= Maheen Sultan =

Maheen Sultan is a Bangladeshi academic and development practitioner. She is a Senior Fellow of Practice at the BRAC Institute of Governance and Development, BRAC University. She is a member of the Women's Reform Commission of the Muhammad Yunus-led Interim government.

== Career ==
Sultan has worked in the development sector for over 25 years, holding positions in non-governmental organizations, the United Nations, Grameen Bank, and the Government of Bangladesh. Her work has focused on social development, poverty, civil society, community participation, and gender equality.

Sultan worked as a programm officer of the United Nations Development Programme from 1986 to 1990. She then worked as a Programme of Officer Human and Institutional Development at the Swiss Agency for Development and Cooperation.

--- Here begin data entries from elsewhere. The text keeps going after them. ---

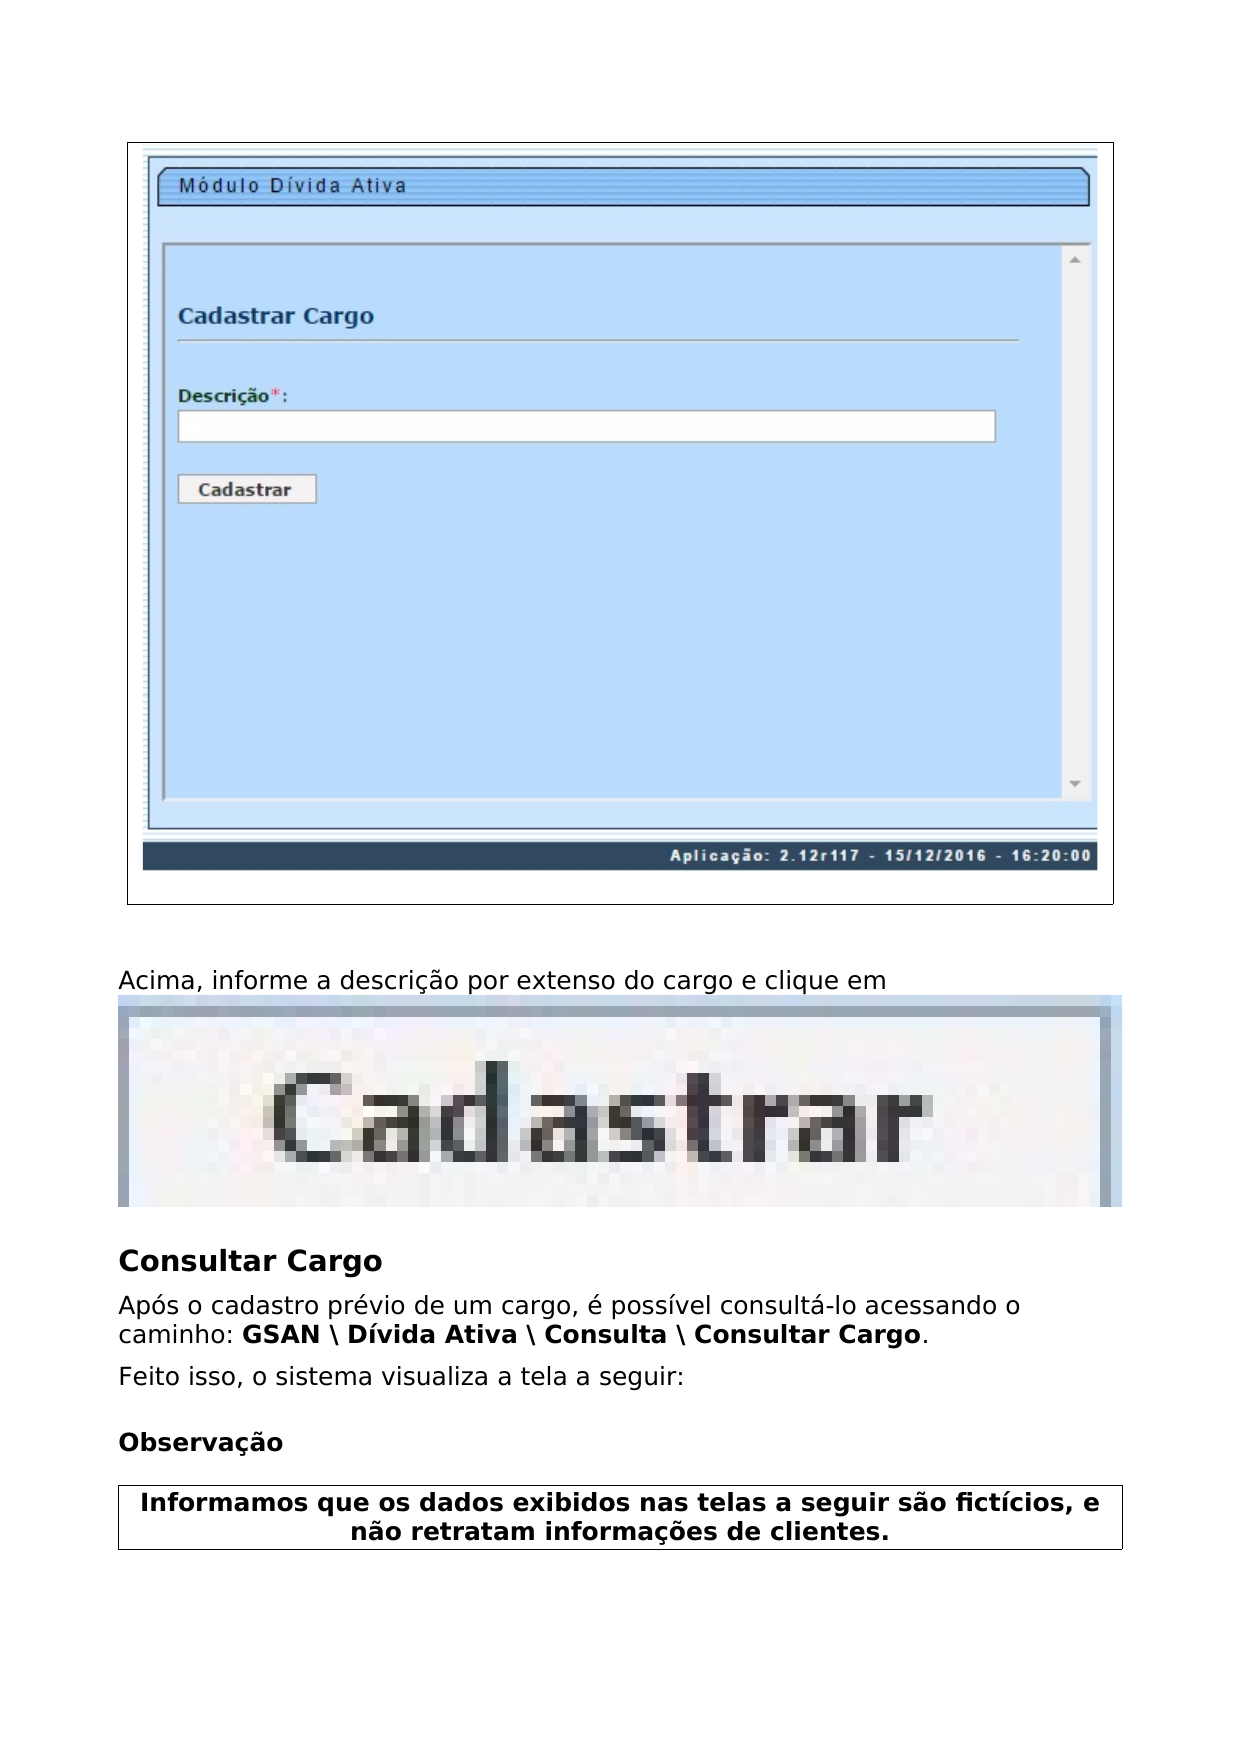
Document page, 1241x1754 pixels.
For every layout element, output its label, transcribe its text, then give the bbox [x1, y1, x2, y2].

table_header Informamos que os dados exibidos nas telas a seguir são fictícios, e não retratam informações de clientes. [119, 1486, 1122, 1549]
text Feito isso, o sistema visualiza a tela a seguir: [118, 1362, 1122, 1391]
text Após o cadastro prévio de um cargo, é possível consultá-lo acessando o caminho: GSAN \ Dívida Ativa \ Consulta \ Consultar Cargo. [118, 1291, 1122, 1349]
picture [118, 995, 1123, 1207]
subtitle Consultar Cargo [118, 1244, 1122, 1278]
text Acima, informe a descrição por extenso do cargo e clique em [118, 966, 1122, 995]
subtitle Observação [118, 1428, 1122, 1458]
picture [142, 144, 1098, 872]
table_header [128, 143, 1113, 903]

Sultan was a founding member of the Centre for Gender and Social Transformation at BRAC University, which later became part of BIGD. The centre conducts research and policy engagement on gender and social transformation in South Asia. In August 2021, she attended a dialogue with Commerce Minister Tipu Munshi. In September 2022, she spoke on people of chars (river islands) at 'The existing situation of child marriage in char and haor areas and the way ahead, a round table conference organized by CARE Bangladesh and Prothom Alo with the financial backing of the United States Agency for International Development.

Sultan is a member of Naripokkho, a Bangladeshi women's rights organization. After the fall of the Sheikh Hasina-led Awami League government, she was appointed a member of the Women's Reform Commission of the Muhammad Yunus-led Interim government. The commission submitted its report in April 2025 to Muhammad Yunus.

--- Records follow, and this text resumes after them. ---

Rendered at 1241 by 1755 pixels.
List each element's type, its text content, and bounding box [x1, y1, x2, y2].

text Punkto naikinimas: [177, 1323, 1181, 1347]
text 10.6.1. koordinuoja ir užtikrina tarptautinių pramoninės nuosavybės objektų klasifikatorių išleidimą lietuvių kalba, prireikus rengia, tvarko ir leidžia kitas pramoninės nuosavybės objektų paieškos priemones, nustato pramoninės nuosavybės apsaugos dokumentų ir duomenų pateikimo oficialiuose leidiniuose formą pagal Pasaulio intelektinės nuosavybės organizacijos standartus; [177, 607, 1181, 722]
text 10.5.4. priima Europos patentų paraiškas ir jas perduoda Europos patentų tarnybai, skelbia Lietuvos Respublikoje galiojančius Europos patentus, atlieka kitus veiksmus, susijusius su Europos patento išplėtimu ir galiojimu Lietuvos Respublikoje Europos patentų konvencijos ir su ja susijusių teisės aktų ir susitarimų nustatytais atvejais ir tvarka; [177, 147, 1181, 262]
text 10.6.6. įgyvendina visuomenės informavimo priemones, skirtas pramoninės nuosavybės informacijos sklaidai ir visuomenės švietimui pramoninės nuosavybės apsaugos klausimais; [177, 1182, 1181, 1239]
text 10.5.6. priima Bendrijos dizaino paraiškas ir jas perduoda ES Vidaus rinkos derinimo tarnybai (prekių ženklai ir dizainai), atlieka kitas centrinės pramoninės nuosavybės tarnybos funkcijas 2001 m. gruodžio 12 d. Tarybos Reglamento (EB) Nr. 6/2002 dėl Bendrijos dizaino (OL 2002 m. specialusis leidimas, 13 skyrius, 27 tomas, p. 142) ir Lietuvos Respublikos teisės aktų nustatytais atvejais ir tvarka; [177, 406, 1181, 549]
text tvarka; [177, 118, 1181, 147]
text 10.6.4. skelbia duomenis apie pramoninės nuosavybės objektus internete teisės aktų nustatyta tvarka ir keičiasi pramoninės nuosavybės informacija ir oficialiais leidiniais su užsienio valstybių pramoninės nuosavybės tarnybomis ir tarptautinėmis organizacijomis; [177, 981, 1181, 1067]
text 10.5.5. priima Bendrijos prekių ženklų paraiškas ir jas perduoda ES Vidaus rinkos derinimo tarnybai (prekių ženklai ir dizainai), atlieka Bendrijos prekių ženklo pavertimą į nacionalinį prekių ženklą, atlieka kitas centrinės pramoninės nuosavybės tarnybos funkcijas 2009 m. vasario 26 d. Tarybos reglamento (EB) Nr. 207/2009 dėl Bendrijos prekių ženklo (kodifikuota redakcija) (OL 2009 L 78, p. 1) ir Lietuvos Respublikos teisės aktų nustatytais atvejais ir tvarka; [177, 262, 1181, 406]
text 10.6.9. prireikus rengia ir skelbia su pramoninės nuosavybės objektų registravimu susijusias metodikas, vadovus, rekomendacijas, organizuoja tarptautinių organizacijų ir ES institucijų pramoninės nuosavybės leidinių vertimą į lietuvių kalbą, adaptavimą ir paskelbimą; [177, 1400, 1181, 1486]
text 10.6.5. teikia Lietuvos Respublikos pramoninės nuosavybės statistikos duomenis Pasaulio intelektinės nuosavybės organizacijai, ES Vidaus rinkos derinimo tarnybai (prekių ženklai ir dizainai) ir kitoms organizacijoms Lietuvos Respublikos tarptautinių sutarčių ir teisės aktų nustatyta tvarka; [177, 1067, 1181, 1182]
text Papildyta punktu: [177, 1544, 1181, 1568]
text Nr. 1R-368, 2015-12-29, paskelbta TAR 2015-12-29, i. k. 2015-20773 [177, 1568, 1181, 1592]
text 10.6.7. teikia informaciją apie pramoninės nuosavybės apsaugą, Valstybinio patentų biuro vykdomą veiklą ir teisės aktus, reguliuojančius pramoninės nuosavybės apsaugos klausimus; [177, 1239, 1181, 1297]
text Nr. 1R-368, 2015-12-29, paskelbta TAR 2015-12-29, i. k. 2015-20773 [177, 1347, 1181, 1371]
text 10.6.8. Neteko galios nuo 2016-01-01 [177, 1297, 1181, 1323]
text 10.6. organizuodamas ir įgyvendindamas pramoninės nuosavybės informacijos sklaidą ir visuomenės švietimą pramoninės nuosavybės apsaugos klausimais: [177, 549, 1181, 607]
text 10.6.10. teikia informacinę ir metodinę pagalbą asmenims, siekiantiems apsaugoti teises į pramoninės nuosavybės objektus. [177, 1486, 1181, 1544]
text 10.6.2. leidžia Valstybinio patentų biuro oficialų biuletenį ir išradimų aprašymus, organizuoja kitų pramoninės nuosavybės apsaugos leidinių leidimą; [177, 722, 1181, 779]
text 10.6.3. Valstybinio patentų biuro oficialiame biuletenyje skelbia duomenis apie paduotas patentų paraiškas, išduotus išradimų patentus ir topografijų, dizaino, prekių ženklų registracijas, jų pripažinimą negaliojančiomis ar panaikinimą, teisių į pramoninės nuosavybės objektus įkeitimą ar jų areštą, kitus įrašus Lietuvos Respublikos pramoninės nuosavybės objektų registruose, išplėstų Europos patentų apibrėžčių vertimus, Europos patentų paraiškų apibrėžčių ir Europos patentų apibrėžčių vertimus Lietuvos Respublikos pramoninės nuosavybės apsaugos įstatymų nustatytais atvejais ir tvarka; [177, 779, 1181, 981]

In June, Sultan spoke at the round table titled "How the Democratic Transformation of the State Can Happen" at the Prothom Alo office. Other participants included Ali Riaz, Badiul Alam Majumdar, and Matiur Rahman. She has been critical of the government of Bangladesh removing Sharifa's tale, a story of a transgender woman, from textbooks following pressure from Islamists.

== Selected works ==
- Voicing Demands: Feminist Activism in Transitional Contexts*. Co-edited with Srilatha Batliwala. Zed Books, 2014. ISBN 9781780324410.